If you ask groups like Al Qaeda or the Taliban you get a straightforward answer: of course we are. We are soldiers of God. In fact, many Islamist terrorist groups will incorporate the words ‘army’ or ‘soldiers’ in their very title. Here are a few examples from around the world (NB ‘jund’ and ‘jaysh’ are Arabic words that both mean ‘army’ while ‘jihad’ can mean ‘holy war’among other things (like a struggle to be a good Muslim): ‘lashkar’ is the Urdu word for ‘army’):
- Jundullah (Army of God) – Balochistan
- Jaish-e-Mohamed (Army of Mohamed) – Kashmir
- Lashkar-e-Taiba (Army of the Pure) – Pakistan
- Lashkar-e-Jhangvi (Army of Jhangvi) – Pakistan
- Egyptian Islamic Jihad
- Mujahedin-e-Khalq (People’s Warriors) – Iran
- Ejercito nacional de liberacion (National Liberation Army) – Colombia
- Rote Armee Faktion (Red Army Faction) – West Germany
- Brigate Rosse (Red Brigades) – Italy
- Japanese Red Army
- Armenian Secret Army for the Liberation of Armenia (a little repetitive, don’t you think?)
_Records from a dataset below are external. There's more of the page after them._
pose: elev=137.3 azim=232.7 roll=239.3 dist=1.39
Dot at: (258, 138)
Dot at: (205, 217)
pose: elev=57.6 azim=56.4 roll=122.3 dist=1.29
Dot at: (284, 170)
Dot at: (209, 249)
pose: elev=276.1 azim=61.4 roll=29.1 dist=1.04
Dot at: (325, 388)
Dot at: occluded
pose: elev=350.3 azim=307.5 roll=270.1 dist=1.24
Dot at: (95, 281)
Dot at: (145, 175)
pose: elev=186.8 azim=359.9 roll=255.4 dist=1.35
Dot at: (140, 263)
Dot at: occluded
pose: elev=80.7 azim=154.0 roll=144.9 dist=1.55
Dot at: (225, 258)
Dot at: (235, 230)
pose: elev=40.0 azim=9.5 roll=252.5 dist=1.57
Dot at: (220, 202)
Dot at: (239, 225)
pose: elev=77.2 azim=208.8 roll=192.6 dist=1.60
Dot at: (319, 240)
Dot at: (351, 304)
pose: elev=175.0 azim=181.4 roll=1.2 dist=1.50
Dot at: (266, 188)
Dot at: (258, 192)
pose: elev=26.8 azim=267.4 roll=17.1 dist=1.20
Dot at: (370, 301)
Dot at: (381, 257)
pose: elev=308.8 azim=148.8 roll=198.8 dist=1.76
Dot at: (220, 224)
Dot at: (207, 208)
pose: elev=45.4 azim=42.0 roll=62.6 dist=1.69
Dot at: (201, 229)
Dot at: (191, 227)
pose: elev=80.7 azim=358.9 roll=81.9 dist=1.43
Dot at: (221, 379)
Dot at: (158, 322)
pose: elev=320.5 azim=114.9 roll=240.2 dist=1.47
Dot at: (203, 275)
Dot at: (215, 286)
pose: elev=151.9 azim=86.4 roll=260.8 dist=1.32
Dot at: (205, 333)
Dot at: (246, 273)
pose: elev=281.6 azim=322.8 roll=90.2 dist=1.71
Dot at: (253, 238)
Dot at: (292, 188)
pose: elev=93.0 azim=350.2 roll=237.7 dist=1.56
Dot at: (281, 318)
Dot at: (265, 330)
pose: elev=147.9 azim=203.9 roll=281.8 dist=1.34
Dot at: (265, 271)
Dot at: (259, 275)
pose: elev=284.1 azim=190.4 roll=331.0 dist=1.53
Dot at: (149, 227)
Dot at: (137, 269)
- Symbionese Liberation Army (remember Patty Hearst?) – US
And the list goes on and on and on.
So, how many of these organistions, all of which by the way are, or were, listed terrorist entities, do YOU consider ‘armies’? Not many I would wager. And yet, Omar Khadr fought for one terrorist group or two – Al Qaeda and the Taliban.
In this light from our perspective, from a Western perspective, is Omar Khadr a soldier? The answer is clearly no. If he was never a soldier it stands to reason that he was never a ‘child soldier’. By the way, I do not know if there is an internationally legal definition of a soldier. We have equal difficulty in defining terrorism. But if my logic holds here we are stuck with a ‘he said she said’ situation that is irresolvable. Either we accept that Al Qaeda (or the Taliban) is a legitimate army with legitimate goals and a legitimate structure and deploys legitimate soldiers or we see it as a terrorist organisation. I think I am on very safe ground when I say we all agree on the latter.
Omar Khadr was never, then, a child soldier. He fought for an internationally agreed upon terrorist organisation (or two). The next question is than an obvious one: was he a ‘child terrorist’? I know of no definition thereof.
What about a ‘young offender’? Terrorism is, beyond doubt, a crime: again, on that we all agree. So as a 15 year old member of a known terrorist group – and terrorism is a criminal activity in every jurisdiction of the world that I am aware of – was he an ‘underaged criminal’? I have no idea.
In the end can we please stop legitimising Mr. Khadr and all the tens of thousands of terrorists out there by calling them soldiers? Whatever side you fall on in the incredibly divisive debate on Canada’s best known Al Qaeda graduate, a ‘soldier’ he most certainly was not.